The Petains, Jewish and non-Jewish, are always apologetic for the last victory. They understand the side of the enemy so well that its grudges and hatreds seem more real and more right than their own. They are not fighting to win. They are waiting for the enemy to give them an opportunity to surrender.
“We are tired of fighting, we are tired of being courageous, we are tired of winning, we are tired of defeating our enemies,” Ehud Olmert told the Israel Policy Forum, a left-wing American group.
The Petains are always tired of fighting. The only ones they really want to fight are the Jews who aren’t tired of winning and of surviving. These are the Jews who embarrass them with their own insecurities, whose courage triggers their second-hand guilt even as it humiliates them for their cowardice.

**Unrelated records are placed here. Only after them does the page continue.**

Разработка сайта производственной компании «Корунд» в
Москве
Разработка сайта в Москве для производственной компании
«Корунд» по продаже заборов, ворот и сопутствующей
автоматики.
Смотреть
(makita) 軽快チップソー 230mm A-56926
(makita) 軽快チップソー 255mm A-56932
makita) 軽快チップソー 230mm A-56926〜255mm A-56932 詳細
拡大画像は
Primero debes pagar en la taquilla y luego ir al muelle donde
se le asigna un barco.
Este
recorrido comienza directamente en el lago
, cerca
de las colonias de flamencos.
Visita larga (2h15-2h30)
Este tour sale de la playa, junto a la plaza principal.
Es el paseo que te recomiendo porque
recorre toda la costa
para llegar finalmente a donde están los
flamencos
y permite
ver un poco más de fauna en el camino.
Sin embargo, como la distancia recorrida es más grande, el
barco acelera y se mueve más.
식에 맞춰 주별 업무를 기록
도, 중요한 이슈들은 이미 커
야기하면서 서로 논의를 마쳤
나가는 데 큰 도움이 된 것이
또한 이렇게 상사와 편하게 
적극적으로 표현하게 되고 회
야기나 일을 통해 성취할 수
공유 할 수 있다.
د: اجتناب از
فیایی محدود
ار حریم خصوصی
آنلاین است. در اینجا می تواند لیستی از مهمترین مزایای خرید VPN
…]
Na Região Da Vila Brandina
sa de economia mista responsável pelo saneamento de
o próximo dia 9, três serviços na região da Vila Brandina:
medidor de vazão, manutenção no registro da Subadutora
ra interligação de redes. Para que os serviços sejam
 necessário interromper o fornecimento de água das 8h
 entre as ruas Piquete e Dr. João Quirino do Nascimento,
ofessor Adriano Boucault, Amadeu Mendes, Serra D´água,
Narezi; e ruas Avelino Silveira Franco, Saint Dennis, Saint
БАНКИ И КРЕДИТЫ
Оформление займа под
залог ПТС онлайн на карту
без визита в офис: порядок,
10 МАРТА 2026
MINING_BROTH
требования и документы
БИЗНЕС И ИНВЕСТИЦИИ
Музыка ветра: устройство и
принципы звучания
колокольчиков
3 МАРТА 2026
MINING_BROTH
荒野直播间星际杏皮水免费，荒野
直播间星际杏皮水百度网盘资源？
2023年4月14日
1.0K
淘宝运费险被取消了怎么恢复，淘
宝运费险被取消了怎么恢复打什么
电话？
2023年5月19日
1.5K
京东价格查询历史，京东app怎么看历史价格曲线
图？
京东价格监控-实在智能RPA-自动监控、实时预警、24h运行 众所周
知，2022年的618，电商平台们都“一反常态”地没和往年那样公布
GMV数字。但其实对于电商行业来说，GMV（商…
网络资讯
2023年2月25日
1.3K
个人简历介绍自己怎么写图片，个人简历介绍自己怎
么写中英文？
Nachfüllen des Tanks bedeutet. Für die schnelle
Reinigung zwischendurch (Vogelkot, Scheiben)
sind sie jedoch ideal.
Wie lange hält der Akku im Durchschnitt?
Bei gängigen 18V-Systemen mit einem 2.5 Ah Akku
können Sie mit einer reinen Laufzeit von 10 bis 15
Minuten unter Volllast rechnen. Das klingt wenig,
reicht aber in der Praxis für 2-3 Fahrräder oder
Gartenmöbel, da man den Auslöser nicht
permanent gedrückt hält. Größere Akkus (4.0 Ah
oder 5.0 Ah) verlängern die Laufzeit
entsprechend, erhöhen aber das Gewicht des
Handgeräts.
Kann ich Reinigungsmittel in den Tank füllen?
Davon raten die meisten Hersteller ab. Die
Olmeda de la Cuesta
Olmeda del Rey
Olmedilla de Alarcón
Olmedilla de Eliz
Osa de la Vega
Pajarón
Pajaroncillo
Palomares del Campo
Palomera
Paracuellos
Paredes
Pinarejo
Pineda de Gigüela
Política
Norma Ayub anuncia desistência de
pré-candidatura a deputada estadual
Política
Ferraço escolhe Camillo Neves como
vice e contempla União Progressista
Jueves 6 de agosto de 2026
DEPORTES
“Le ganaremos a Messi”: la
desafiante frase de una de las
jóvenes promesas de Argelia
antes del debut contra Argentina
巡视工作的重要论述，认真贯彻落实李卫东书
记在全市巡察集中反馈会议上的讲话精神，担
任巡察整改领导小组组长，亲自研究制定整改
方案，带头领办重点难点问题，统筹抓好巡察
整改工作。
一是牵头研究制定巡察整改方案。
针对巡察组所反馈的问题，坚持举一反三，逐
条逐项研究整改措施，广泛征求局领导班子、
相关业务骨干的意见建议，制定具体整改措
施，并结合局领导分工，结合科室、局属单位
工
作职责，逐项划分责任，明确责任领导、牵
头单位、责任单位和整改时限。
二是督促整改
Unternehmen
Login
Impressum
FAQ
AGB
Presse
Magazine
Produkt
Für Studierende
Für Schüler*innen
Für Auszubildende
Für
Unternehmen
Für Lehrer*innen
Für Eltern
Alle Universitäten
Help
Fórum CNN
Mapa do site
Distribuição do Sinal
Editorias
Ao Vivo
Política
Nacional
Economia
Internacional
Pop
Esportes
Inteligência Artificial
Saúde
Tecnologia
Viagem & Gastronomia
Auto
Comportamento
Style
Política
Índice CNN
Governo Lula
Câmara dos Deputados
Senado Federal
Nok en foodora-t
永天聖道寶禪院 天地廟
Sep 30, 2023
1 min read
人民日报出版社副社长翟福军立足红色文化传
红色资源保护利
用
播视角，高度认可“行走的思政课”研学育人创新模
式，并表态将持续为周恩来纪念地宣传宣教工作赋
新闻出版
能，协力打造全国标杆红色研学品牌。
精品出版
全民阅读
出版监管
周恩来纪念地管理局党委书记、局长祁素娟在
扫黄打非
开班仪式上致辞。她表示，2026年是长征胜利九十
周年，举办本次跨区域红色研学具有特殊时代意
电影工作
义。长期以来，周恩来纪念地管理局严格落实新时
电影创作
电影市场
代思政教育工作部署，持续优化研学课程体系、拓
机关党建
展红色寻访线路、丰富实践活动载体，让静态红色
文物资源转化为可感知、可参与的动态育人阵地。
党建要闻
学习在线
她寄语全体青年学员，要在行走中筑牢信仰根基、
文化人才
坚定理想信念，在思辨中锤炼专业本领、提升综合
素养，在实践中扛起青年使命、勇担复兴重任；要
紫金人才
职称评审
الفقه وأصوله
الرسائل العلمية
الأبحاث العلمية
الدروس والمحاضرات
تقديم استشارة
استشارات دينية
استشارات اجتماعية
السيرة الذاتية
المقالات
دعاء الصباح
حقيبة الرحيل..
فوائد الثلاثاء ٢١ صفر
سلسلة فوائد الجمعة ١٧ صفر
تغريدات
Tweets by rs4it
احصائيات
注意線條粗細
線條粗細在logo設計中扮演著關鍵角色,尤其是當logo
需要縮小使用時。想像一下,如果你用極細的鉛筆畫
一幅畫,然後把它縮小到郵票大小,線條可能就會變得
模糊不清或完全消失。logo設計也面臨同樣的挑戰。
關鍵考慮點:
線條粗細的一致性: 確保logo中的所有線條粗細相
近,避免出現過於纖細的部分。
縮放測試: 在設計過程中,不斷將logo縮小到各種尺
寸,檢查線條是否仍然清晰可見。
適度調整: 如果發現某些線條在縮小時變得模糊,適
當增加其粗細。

Instead of fighting the enemy, Olmert ethnically cleansed thousands of Jews in a disengagement from Gaza that turned it over to Hamas.
The Jewish groups at UCLA are also tired of fighting. And so instead they volunteer to tear down the posters that tell the truth about their enemies hoping that appeasement will save them from the struggle.
But appeasing people who hate you never works.
In defending the abandonment of the struggle against divestment at UCLA, the president of its student branch of J-Street argued that, “In order to promote one community’s interests you do not have to trample on the other community’s interests.”
SJP disagrees. That’s why divestment passed. That’s why the Islamic terrorism against Israel continues.
Jews who embrace their enemies do not stop wars. Their failure to resists only perpetuates them. If you do not stand up for yourself, you only encourage your enemies to test how low you will crawl.